Le competenze tecniche da sole non bastano
Ho chiesto di incontrare Elísabet Benavent perché volevo sapere se quello che avevo percepito del prodotto di cui avevo fruito, fosse veramente la realtà. Spoiler: lo era. Ma cosa mi ha colpita? Mentre guardavo il film esplodeva nel mondo la storia di Hermoso, e tutto il team, dall’autrice alla regista, ha espresso un forte sostegno alla calciatrice. “Un racconto perfetto” è un prodotto scritto da un’autrice femminista under 40, realizzato da una regista under 30 e da un team molto allineato ai valori espressi nel libro dall’autrice: ci si sceglie la squadra, e le competenze tecniche da sole, oggi, non bastano più, per ottenere risultati straordinari.
Decostruzione della mascolinità tossica
Dopo il monologo magistrale di America Ferrera in Barbie, anche qui troviamo temi complessi di equità di genere, resi in modo molto organico, consapevole e leggero. Per Benavént, femminismo significa remare tutti nella stessa direzione. È da superare il solito schema del “macho poderoso” e sono da invertire le parti: Margarita è la vicepresidente di un’azienda, di famiglia borghese, e David è un ragazzo di provincia che fa tre lavori per vivere: il barista, il baby-sitter e il fiorista. David/Alvaro è un ragazzo di 27 anni che, come molti giovani della sua età, si rifiuta di incarnare oggi un modello di mascolinità che non gli appartiene, e parla di “decostruzione della mascolinità tossica” proprio come ha dichiarato di recente anche l’attore Massimiliano Caiazzo, uno dei protagonisti della serie “Mare Fuori”.
Non esiste solo un modello di donna
“No hay una manera de ser mujer”: per Elísabet Benavent è importante con il suo lavoro contribuire a superare gli schemi, i pregiudizi.

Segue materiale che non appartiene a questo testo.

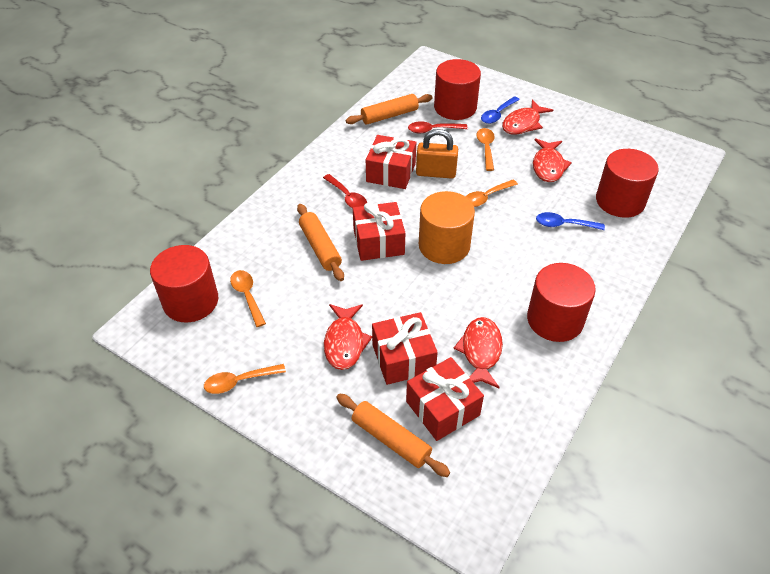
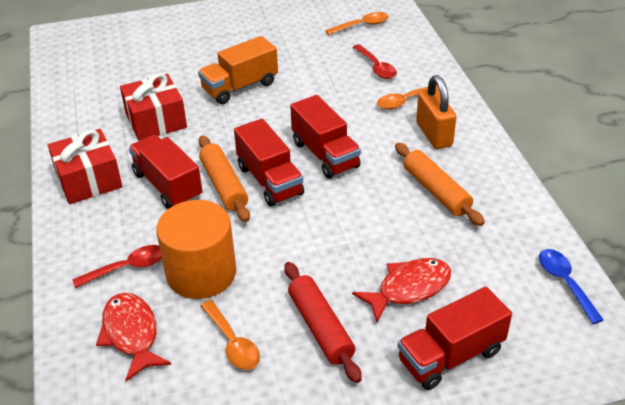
blue spoon: 2 -> 1
orange rolling pin: 3 -> 2
orange spoon: 4 -> 3
orange truck: 0 -> 1
red cylinder: 4 -> 0
red fish: 4 -> 2
red gift: 4 -> 2
red rolling pin: 0 -> 1
red truck: 0 -> 4

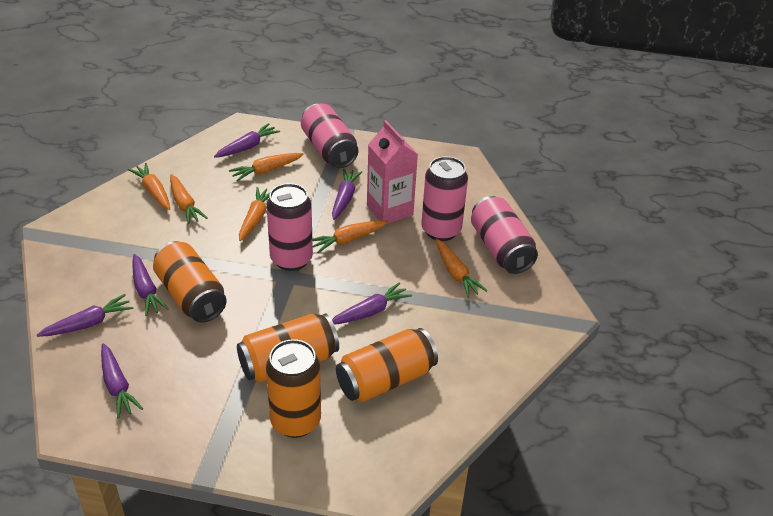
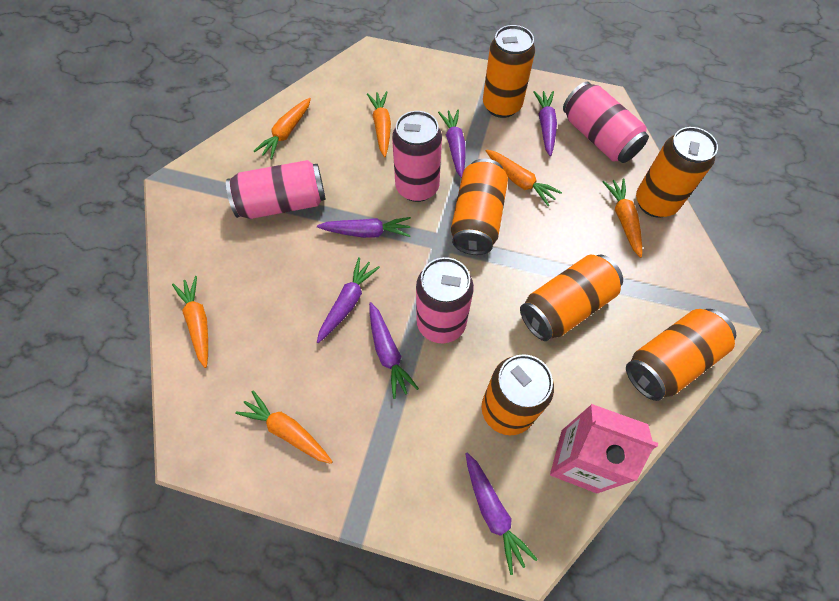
orange can: 4 -> 6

È importante parlare di educazione emozionale, di indipendenza, di quanto i vincoli abbiano condizionato le donne obbligandole a rivestire ruoli imposti, sempre sotto la pressione del giudizio. Abbiamo parlato di edutainment, dell’importanza di associare all’educazione anche l’intrattenimento. Betacoqueta mi ha confermato che per lei l’uso dell’ironia, del sorriso, del ridere, sono leve importantissime. A partire dalla capacità di saper ridere di sé. Le ho confessato che ho chiesto ai miei bambini di guardare con me una puntata, come allenamento all’empatia: prima o poi le emozioni si vivono sulla propria pelle, ma è anche sentendo le emozioni degli altri che si impara.

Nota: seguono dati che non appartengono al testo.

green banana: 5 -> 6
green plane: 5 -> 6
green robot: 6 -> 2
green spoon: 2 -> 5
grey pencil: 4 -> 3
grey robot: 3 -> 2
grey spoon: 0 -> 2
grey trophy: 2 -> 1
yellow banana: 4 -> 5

Liberare gli uomini dai condizionamenti
Abbiamo parlato di educazione ai sentimenti e del bisogno che anche gli uomini hanno di liberarsi dai condizionamenti a cui sono soggetti, ed è proprio con questa battuta che ci lasciamo quando le chiedo come si immagina possa essere un possibile spin off della storia, con protagonista David. Un amico regista mi ha detto che mi piacciono le produzioni solluccherose in chiave femminista. Gli ho risposto che mi piace vedere come parlare di valori femministi sia possibile, porti la gente a comprare libri, seguire serie, e vedere i film al cinema, facendo circolare bilioni di dollari. Che poi, chi non è passato per la scelta di restare, o rinunciare a un racconto che sapeva di perfezione?